[Collected data]

★ ★ ★ ★ ★

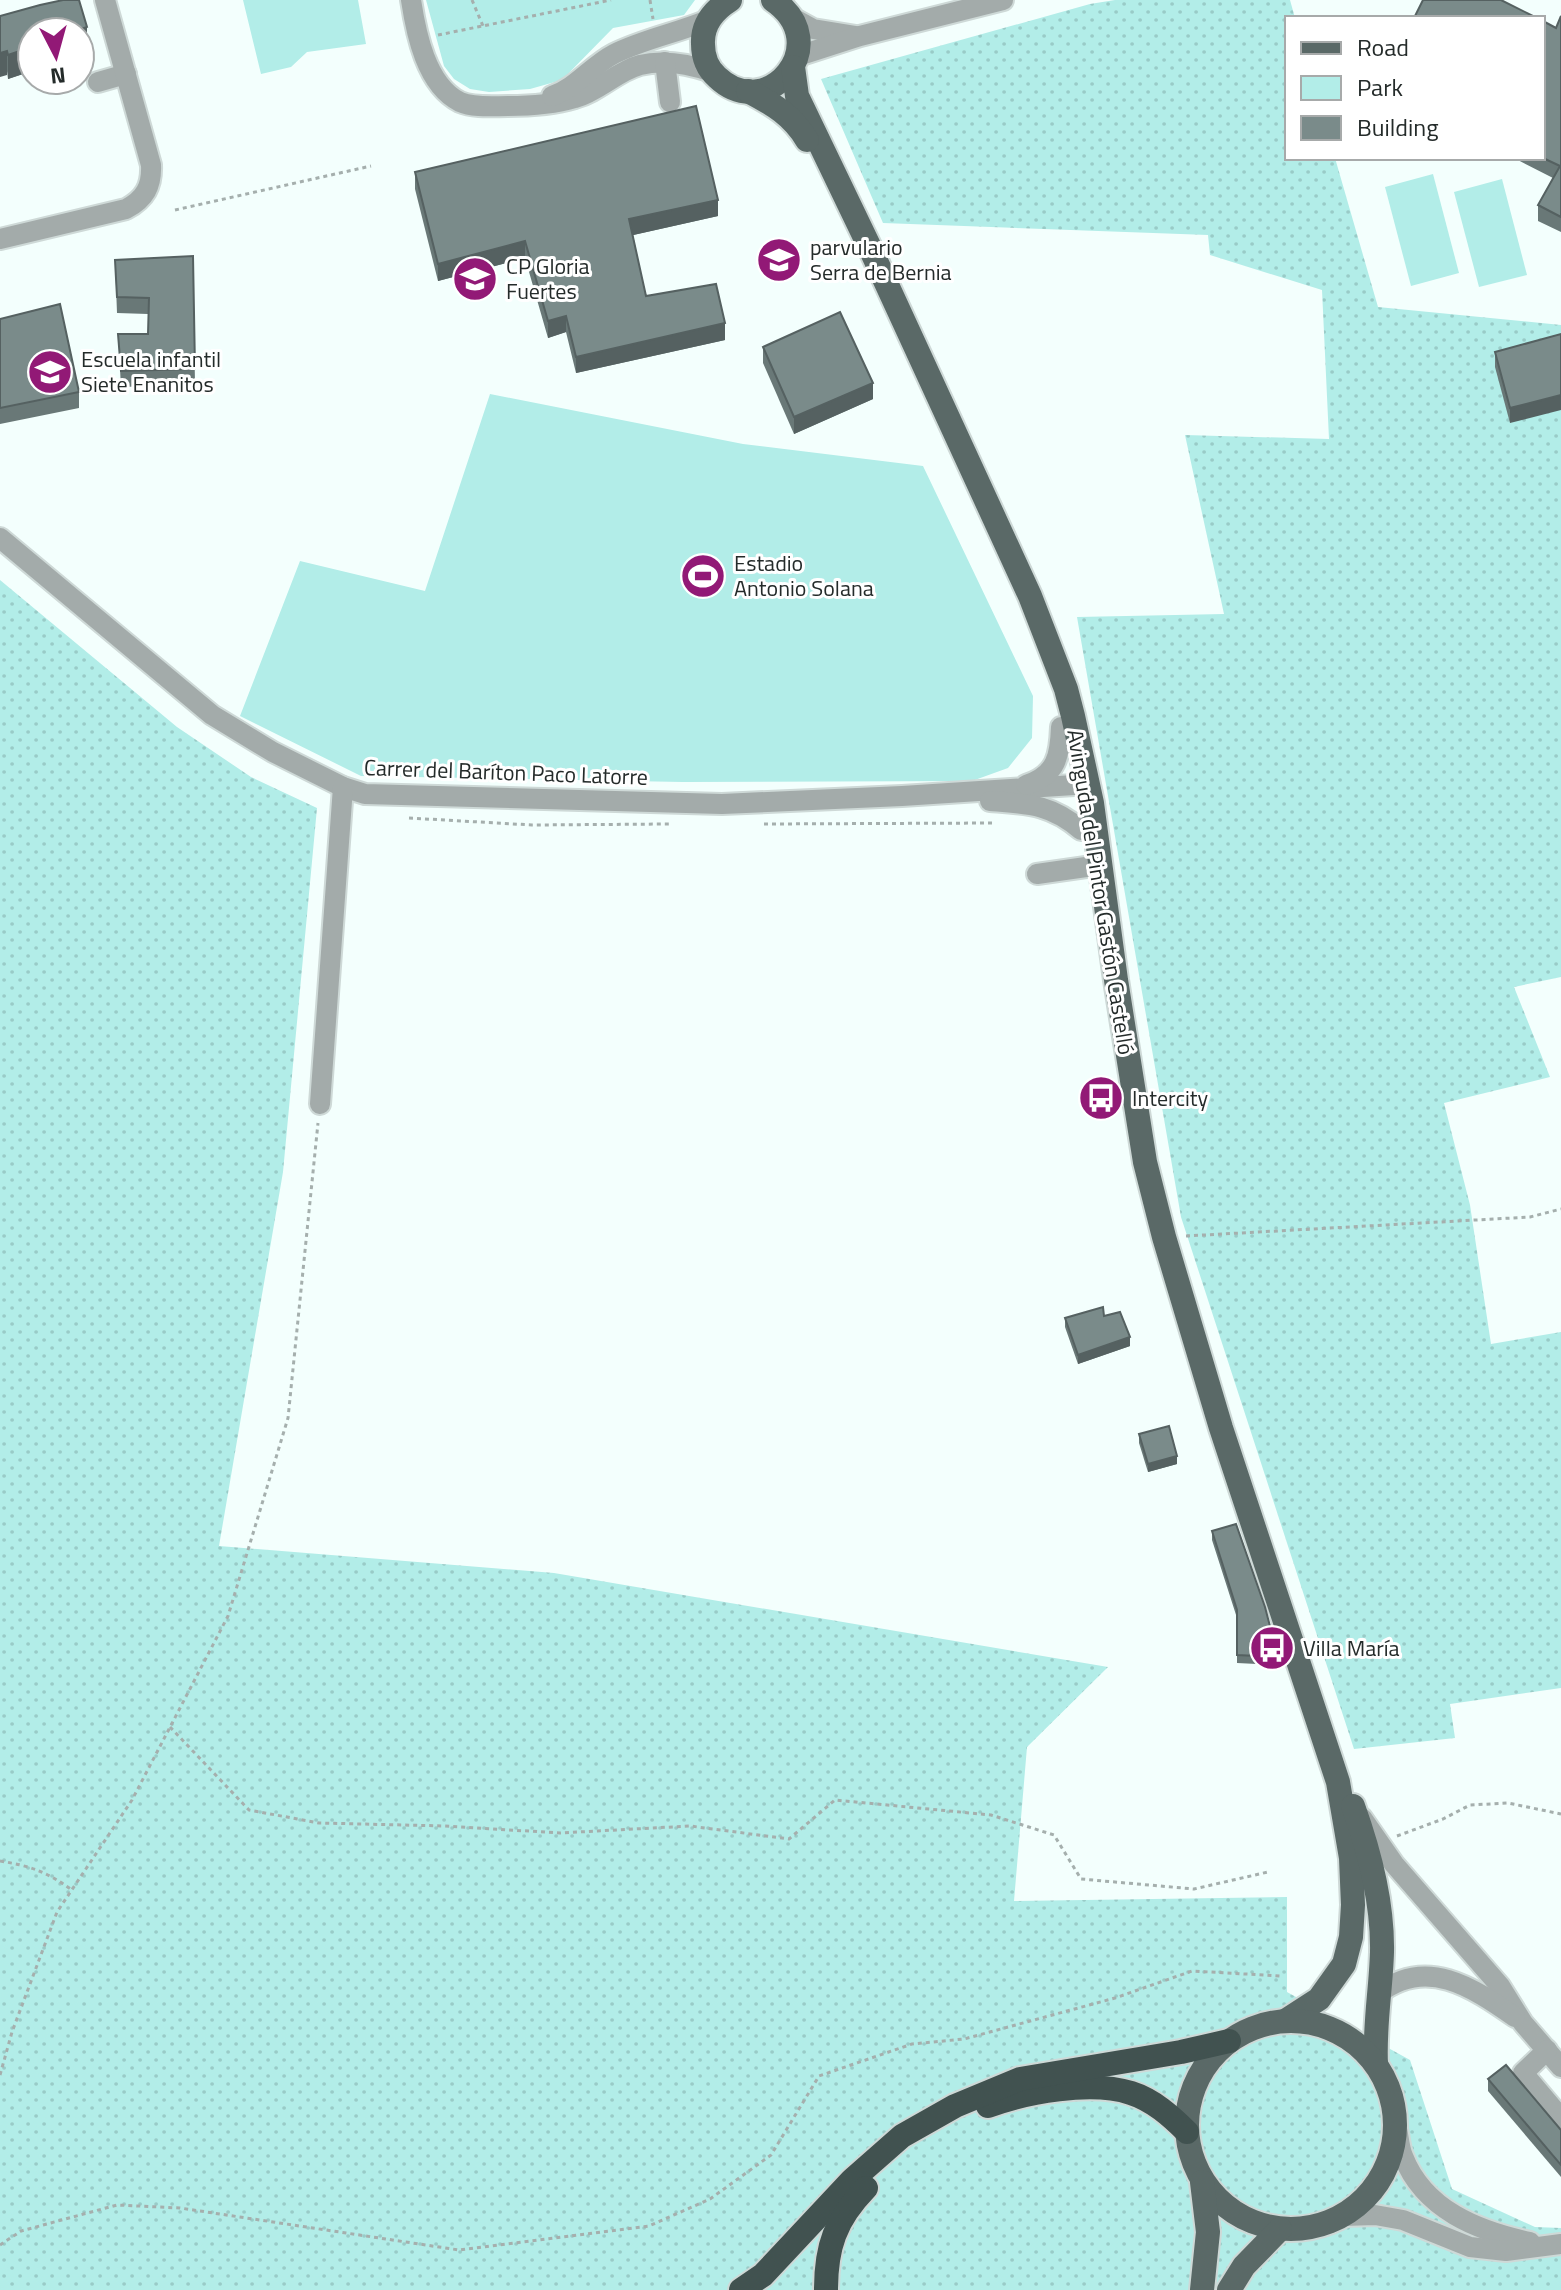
<svg xmlns="http://www.w3.org/2000/svg" width="1561" height="2290" viewBox="0 0 1561 2290" font-family="'Titillium Web',sans-serif">
<style>
.grass{fill:url(#grass-dots)}
.green{fill:#b2ede8}
.lines{fill:none;stroke-linecap:round;stroke-linejoin:round}
.minor-casing{stroke:#ced9d7;stroke-width:24}
.major-casing{stroke:#ced9d7;stroke-width:28}
.highway-casing{stroke:#ced9d7;stroke-width:28}
.path{stroke:#a5afad;stroke-width:3;stroke-dasharray:4 4;stroke-linecap:butt}
.minor{stroke:#a3abaa;stroke-width:20}
.major{stroke:#5a6967;stroke-width:24}
.highway{stroke:#415250;stroke-width:24}
.wall{fill:#697877}
.shaded-wall{fill:#556161}
.building{fill:#7a8b8a;stroke:#556161;stroke-width:2}
.labels{text-anchor:middle;dominant-baseline:central;stroke-width:6;stroke-linejoin:round;paint-order:stroke}
.poi-label{font-size:22px;fill:#242b2a;stroke:#fff;text-anchor:start}
.street-label{font-size:22px;fill:#242b2a;stroke:#fff}
</style>
<defs>
<pattern id="grass-dots" width="8" height="8" patternUnits="userSpaceOnUse" patternTransform="scale(2)"><rect width="8" height="8" fill="#b2ede8"/><path d="M2 2h.1M6 6h.1" fill="none" stroke="#99cbc7" stroke-width="1.8" stroke-linecap="round"/></pattern>
</defs>
<rect width="100%" height="100%" fill="#f3fffd"/>
<g class="grass">
<polygon points="1115,0 1290,0 1295,18 1287,18 1287,158 1335,158 1378,307 1561,325 1561,977 1514,987 1550,1077 1444,1103 1470,1205 1491,1344 1561,1332 1561,1688 1450,1704 1455,1738 1354,1749 1181,1217 1077,617 1224,614 1185,435 1329,439 1322,290 1210,255 1208,235 883,223 821,79 1090,4"/>
<polygon points="0,580 177,727 251,777 317,808 283,1172 219,1546 554,1573 1108,1667 1027,1747 1014,1901 1287,1897 1287,1992 1410,2060 1452,2189 1535,2227 1561,2228 1561,2290 0,2290"/>
</g>
<g class="green">
<polygon points="243,0 358,0 366,44 307,52 291,67 261,74"/>
<polygon points="426,0 695,0 684,15 613,28 562,80 530,89 489,92 470,89 454,79 444,66"/>
<polygon points="1433,174 1459,273 1411,286 1385,187"/>
<polygon points="1502,179 1527,275 1479,287 1454,192"/>
<polygon points="490,394 743,444 923,466 1033,696 1032,738 1008,768 972,781 683,782 361,776 240,716 300,561 425,591"/>
</g>
<g class="lines">
<g class="minor-casing">
<g id="minor">
<path d="M411 0C416 33 426 85 460 102 474 108 493 106 508 106 529 106 555 104 575 98 598 92 617 71 640 65 665 59 689 64 712 72"/>
<polyline points="791,17 813,29 856,36"/>
<polyline points="798,56 860,36 1003,0"/>
<polyline points="665,62 670,102"/>
<polyline points="98,82 126,74"/>
<path d="M552 96C576 88 591 66 614 54 644 39 677 33 708 20"/>
<path d="M0 239 126 209C145 199 152 186 151 165L105 0"/>
<polyline points="0,538 212,715 273,752 343,787 365,794 722,804 902,796 1074,785"/>
<path d="M1026 785C1057 775 1060 755 1061 727"/>
<path d="M990 801C1028 804 1051 804 1081 830"/>
<polyline points="1037,874 1086,867"/>
<polyline points="320,1104 343,787"/>
<polyline points="1362,1818 1394,1864 1500,1986 1523,2023 1561,2067"/>
<path d="M1378 1994C1426 1956 1472 1987 1515 2017"/>
<polyline points="1547,2050 1523,2073 1561,2118"/>
<path d="M1396 2125C1399 2135 1399 2147 1403 2156 1424 2210 1478 2231 1530 2242"/>
<polyline points="1343,2216 1375,2215 1403,2220 1470,2247 1506,2251 1561,2244"/>
</g>
</g>
<g class="major-casing">
<g id="major">
<path d="M730 0C714 10 702 24 703 44 703 57 708 69 717 77 767 125 837 44 773 0"/>
<polyline points="793,67 797,96 871,250 1030,596 1066,689 1073,716 1092,803 1116,980 1145,1162 1164,1237 1221,1428 1338,1782 1351,1858 1353,1905 1351,1937 1344,1964 1319,1999 1285,2021"/>
<path d="M748 91C773 104 793 116 807 140"/>
<path d="M1353 1806C1370 1853 1383 1902 1382 1952 1381 1989 1374 2026 1376 2064"/>
<circle cx="1291" cy="2125" r="104"/>
<polyline points="1202,2182 1208,2232 1202,2290"/>
<polyline points="1229,2290 1244,2266 1280,2229"/>
</g>
</g>
<g class="highway-casing">
<g id="highway">
<path d="M988 2106C1026 2092 1091 2080 1131 2093 1153 2100 1171 2116 1187 2132"/>
<polyline points="741,2290 763,2275 852,2180 902,2136 955,2106 1020,2079 1181,2052 1229,2041"/>
<path d="M826 2290C826 2247 835 2220 866 2188"/>
</g>
</g>
<g class="path">
<polyline points="472,0 483,26"/>
<polyline points="650,0 653,19"/>
<polyline points="438,35 611,0"/>
<polyline points="175,210 371,166"/>
<polyline points="409,818 532,825 669,824"/>
<polyline points="764,824 993,823"/>
<polyline points="1186,1236 1530,1217 1561,1209"/>
<polyline points="170,1727 249,1810 319,1823 445,1826 560,1833 690,1826 789,1839 835,1800 991,1815 1054,1835 1081,1879 1194,1889 1268,1872"/>
<polyline points="1397,1836 1443,1819 1470,1805 1508,1803 1561,1814"/>
<path d="M0 1861C31 1866 47 1872 72 1890"/>
<polyline points="0,2075 12,2032 57,1912 132,1800 228,1616 288,1418 318,1123"/>
<polyline points="0,2245 21,2231 117,2205 180,2208 459,2250 649,2226 710,2199 771,2155 819,2076 912,2044 964,2039 1115,1998 1192,1971 1281,1976"/>
</g>
<use href="#minor" class="minor"/>
<use href="#major" class="major"/>
<use href="#highway" class="highway"/>
</g>
<g class="wall">
<polygon points="0,16 87,51 32,32 32,71 8,79"/>
<polygon points="1561,16 1561,232 1538,221 1538,205 1553,178 1514,158 1543,158 1556,28"/>
<polygon points="415,172 718,216 633,235 646,296 725,340 576,373 566,332 548,338 525,258 438,281 415,189"/>
<polygon points="193,256 195,385 121,387 118,334 148,334 148,314 117,313 115,260"/>
<polygon points="0,319 79,392 79,408 0,424"/>
<polygon points="1561,334 1510,423 1495,367 1495,352"/>
<polygon points="763,347 873,399 794,434 763,363"/>
<polygon points="1104,1316 1130,1346 1078,1364 1065,1327 1065,1318"/>
<polygon points="1139,1434 1177,1464 1148,1472 1139,1443"/>
<polygon points="1212,1531 1278,1657 1278,1665 1237,1663 1237,1618 1212,1540"/>
<polygon points="1488,2079 1561,2130 1561,2177 1488,2091"/>
</g>
<g class="shaded-wall">
<polygon points="87,27 87,51 80,53 80,32 73,31"/>
<polygon points="32,47 32,71 8,79 8,55"/>
<polygon points="7,51 7,75 0,77 0,53"/>
<polygon points="718,200 718,216 629,236 629,219"/>
<polygon points="525,241 525,258 438,281 438,264"/>
<polygon points="566,316 566,332 548,338 548,321"/>
<polygon points="725,323 725,340 576,373 576,357"/>
<polygon points="873,383 873,399 794,434 794,417"/>
<polygon points="1561,395 1561,410 1510,423 1510,408"/>
<polygon points="1130,1337 1130,1346 1078,1364 1078,1355"/>
<polygon points="1177,1456 1177,1464 1148,1472 1148,1464"/>
</g>
<g class="building">
<polygon points="63,0 79,0 87,27 73,32 32,32 32,47 8,55 7,51 0,53 0,16 40,5"/>
<polygon points="1423,0 1501,0 1537,18 1414,18"/>
<polygon points="1561,16 1561,217 1538,205 1560,166 1543,158 1543,21 1556,28"/>
<polygon points="696,106 718,200 629,219 646,296 716,284 725,323 576,357 566,316 548,321 525,241 438,264 415,172"/>
<polygon points="193,256 195,369 121,371 118,334 148,334 149,298 117,297 115,260"/>
<polygon points="60,304 79,392 0,408 0,319"/>
<polygon points="840,312 873,383 794,417 763,347"/>
<polygon points="1561,334 1561,395 1510,408 1495,352"/>
<polygon points="1103,1307 1104,1316 1120,1312 1130,1337 1078,1355 1065,1318"/>
<polygon points="1169,1426 1177,1456 1148,1464 1139,1434"/>
<polygon points="1236,1524 1265,1607 1278,1657 1237,1655 1237,1610 1212,1531"/>
<polygon points="1506,2065 1561,2130 1561,2165 1488,2079"/>
</g>
<defs>
<g id="school-disc" transform="scale(2.3)"><circle r="9.5" fill="#921976" stroke="#fff"/><path d="M0-5L7-2L0 1L-7-2ZM-4 1L0 2.5L4 1V4Q0 6-4 4Z" fill="#fff"/></g>
<g id="stadium-disc" transform="scale(2.3)"><circle r="9.5" fill="#921976" stroke="#fff"/><path d="M0-5a6.5 5 0 1 0 0 10a6.5 5 0 1 0 0-10ZM-3.5-1.8h7v3.6h-7Z" fill="#fff"/></g>
<g id="bus-disc" transform="scale(2.3)"><circle r="9.5" fill="#921976" stroke="#fff"/><path d="M-5-6H5V4H4V6H2V4H-2V6H-4V4H-5ZM-3.5-4V0h7V-4ZM-3.5 1.2v1.5H-2V1.2ZM2 1.2v1.5H3.5V1.2Z" fill="#fff"/></g>
</defs>
<g fill-rule="evenodd">
<use href="#school-disc" x="779" y="260"/>
<use href="#school-disc" x="475" y="279"/>
<use href="#school-disc" x="50" y="372"/>
<use href="#stadium-disc" x="703" y="576"/>
<use href="#bus-disc" x="1101" y="1098"/>
<use href="#bus-disc" x="1272" y="1648"/>
</g>
<g class="labels">
<g class="poi-label">
<text x="810" y="247">parvulario<tspan x="810" dy="25">Serra de Bernia</tspan></text>
<text x="506" y="266">CP Gloria<tspan x="506" dy="25">Fuertes</tspan></text>
<text x="81" y="359">Escuela infantil<tspan x="81" dy="25">Siete Enanitos</tspan></text>
<text x="734" y="563">Estadio<tspan x="734" dy="25">Antonio Solana</tspan></text>
<text x="1132" y="1098">Intercity</text>
<text x="1303" y="1648">Villa María</text>
</g>
<g class="street-label">
<text transform="translate(506 772) rotate(2)">Carrer del Baríton Paco Latorre</text>
<text transform="translate(1101 892) rotate(81)">Avinguda del Pintor Gastón Castelló</text>
</g>
</g>
<rect x="1285" y="16" width="260" height="144" fill="#ffffff" stroke="#a7aaaa" stroke-width="2"/>
<rect x="1301" y="42" width="40" height="12" fill="#5a6967" stroke="#a7aaaa" stroke-width="2"/>
<text x="1357" y="56" font-size="24" fill="#242b2a">Road</text>
<rect x="1301" y="76" width="40" height="24" fill="#b2ede8" stroke="#a7aaaa" stroke-width="2"/>
<text x="1357" y="96" font-size="24" fill="#242b2a">Park</text>
<rect x="1301" y="116" width="40" height="24" fill="#7a8b8a" stroke="#a7aaaa" stroke-width="2"/>
<text x="1357" y="136" font-size="24" fill="#242b2a">Building</text>
<g transform="translate(56 56) rotate(174)"><circle r="38" fill="#ffffff" stroke="#a7aaaa" stroke-width="2"/>
<path d="M0-6L14 30L0 20L-14 30Z" fill="#921976"/>
<text y="-12" font-size="22" font-weight="bold" text-anchor="middle" fill="#242b2a">N</text>
</g>
</svg>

★ ★ ★ ★ ★

**WHAT IS BEING ASKED**
Work through the records line by line and tally those with the word "anchor". Report only the total.

**SOLUTION TO THIS TASK**
3